Additionally, and in horrific cases, the concentration camp would rob women of their maternal instincts, driving them through starvation to eat their children. Even after returning to the confines of the concentration camp, Kim was able to escape and cross over to China again. However, what awaited her there was the unbelievable fate of being sold for KRW 2,500.

“The Han Chinese think that they can do whatever they want with you since they paid money. In spite of being born as a human being, North Korean woman are sold from one person to another. The pain that results from being sold in this manner is one that is difficult to express. The women who were not obedient had no choice to but adapt, since after being sold, they could be thrown out or left to die. You came to China because living in your motherland was no longer an option, but you still were on the receiving end of this kind of scorn and contempt. The health of these women was of no concern as they were kept up all night satisfying the sexual desires of these men.”

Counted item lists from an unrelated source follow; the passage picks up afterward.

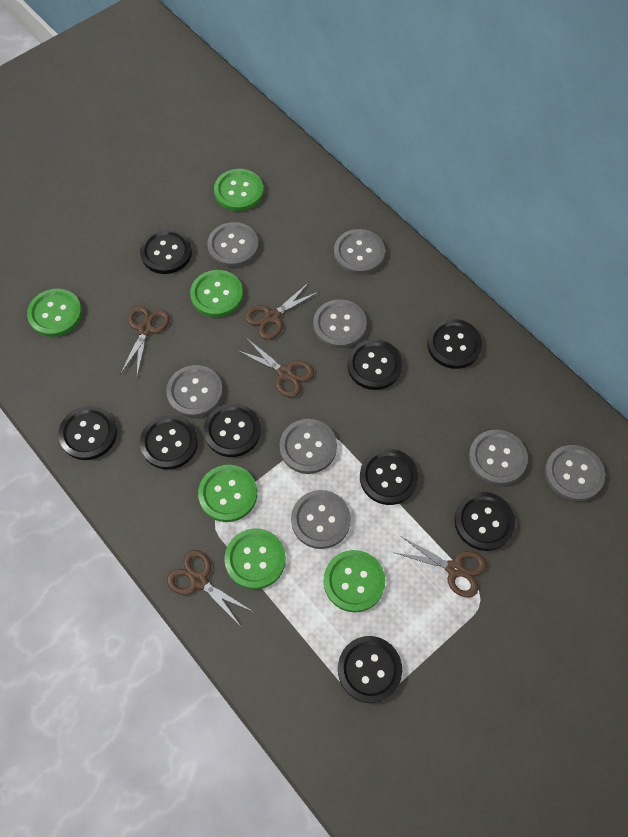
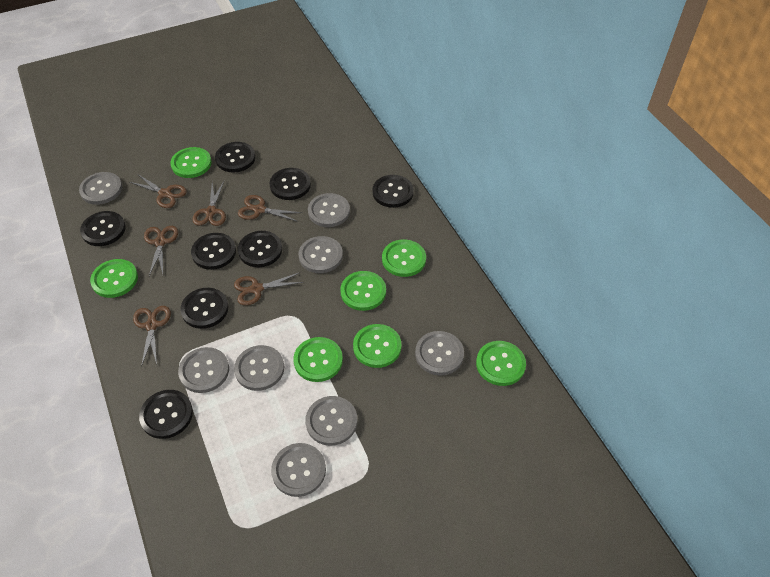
black button: 9 -> 8
brown scissors: 5 -> 6
green button: 6 -> 7

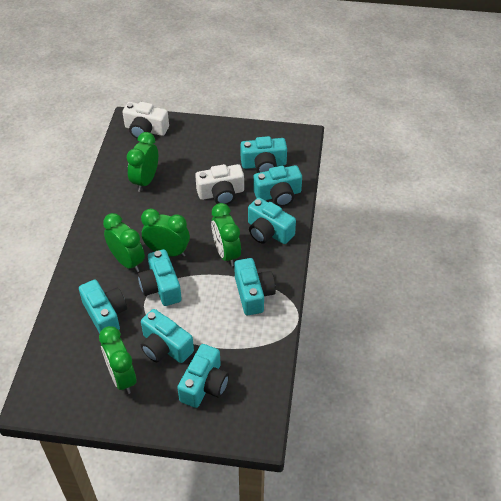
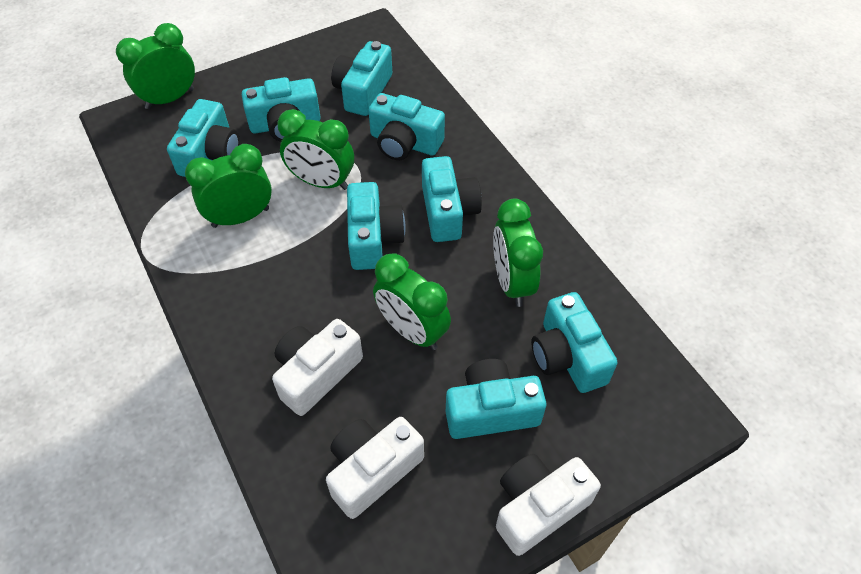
white camera: 2 -> 3

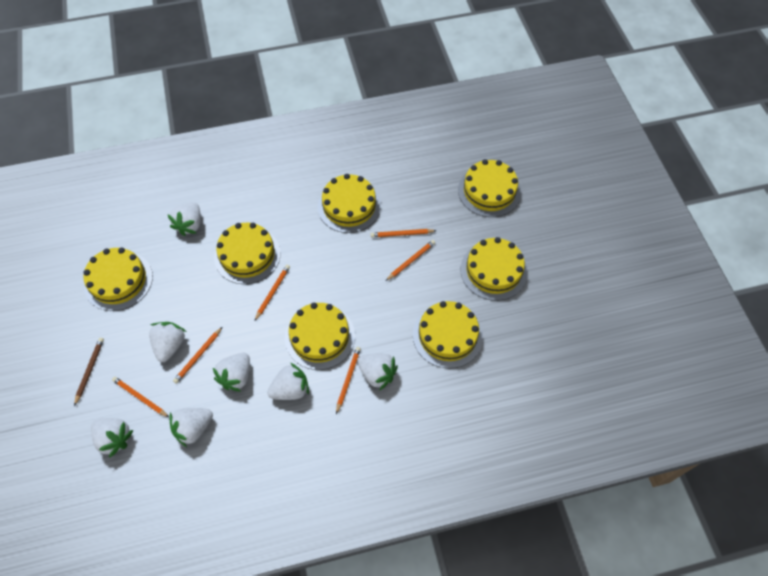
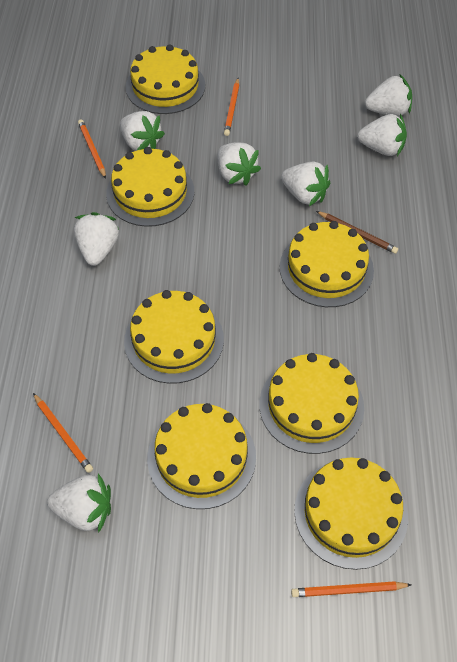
orange pencil: 6 -> 4

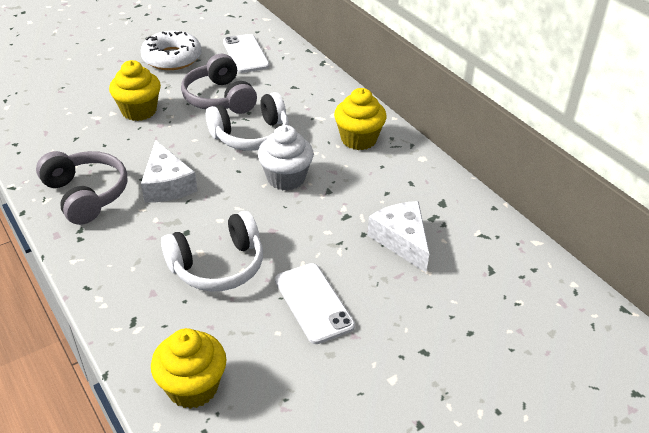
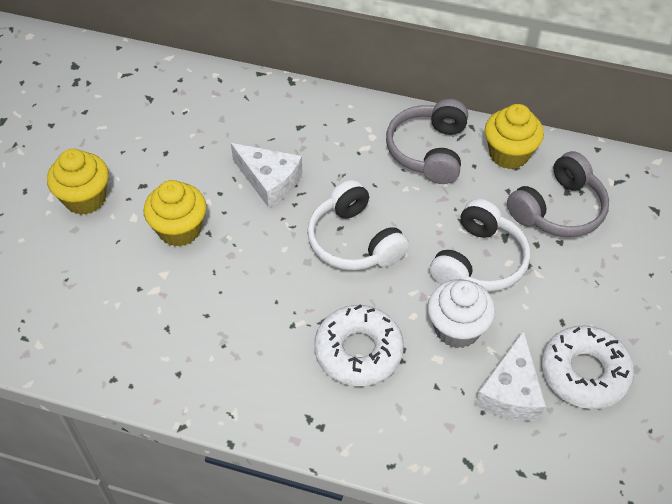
white donut: 1 -> 2
white phone: 2 -> 0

In this desperate struggle, the trip to South Korea required going to third-party countries like Laos or Thailand.

“Riding a raft from Laos, the woman beside me was caught by an alligator, which moved so fast that it was difficult to even see the reptile. In order to live, I vowed to defect again and return to China. However, to get to South Korea after China, you had to deal with narrow cliffs, mountain roads where even finding bodies was a difficult task, desert roads where losing your way was regular, and roads that were swarming with crocodiles.”

To those North Koreans whose lives are spelt out in this book, such concepts as “universal human rights” or “intervention” are out of the question when it comes to dealing with these human rights violations. This book reminds us of a truth that is beyond just being tragic; a truth that is faced by a woman who was sentenced to 28 years at a concentration camp for a crime that her grandfather, whose face she does not remember, committed and who was sold for a few thousand Korean Won for no other reason than being a North Korean woman.

Moreover, this book broaches the issue of political prisoner concentration camps in North Korea and how they warrant exhaustive investigation. The human rights violations associated to East-West Germany during the Cold War resulted in thorough inquiry, which resulted in expanding the overall legitimacy of their following unification. The attention that its human rights violations attracted was one of the components that led to the collapse of the Soviet Union.

In that vein, this memoir is pertinent and explicit evidence of the suppression of human rights by the government of North Korea and thereby contributes to the status of human rights in the DPRK.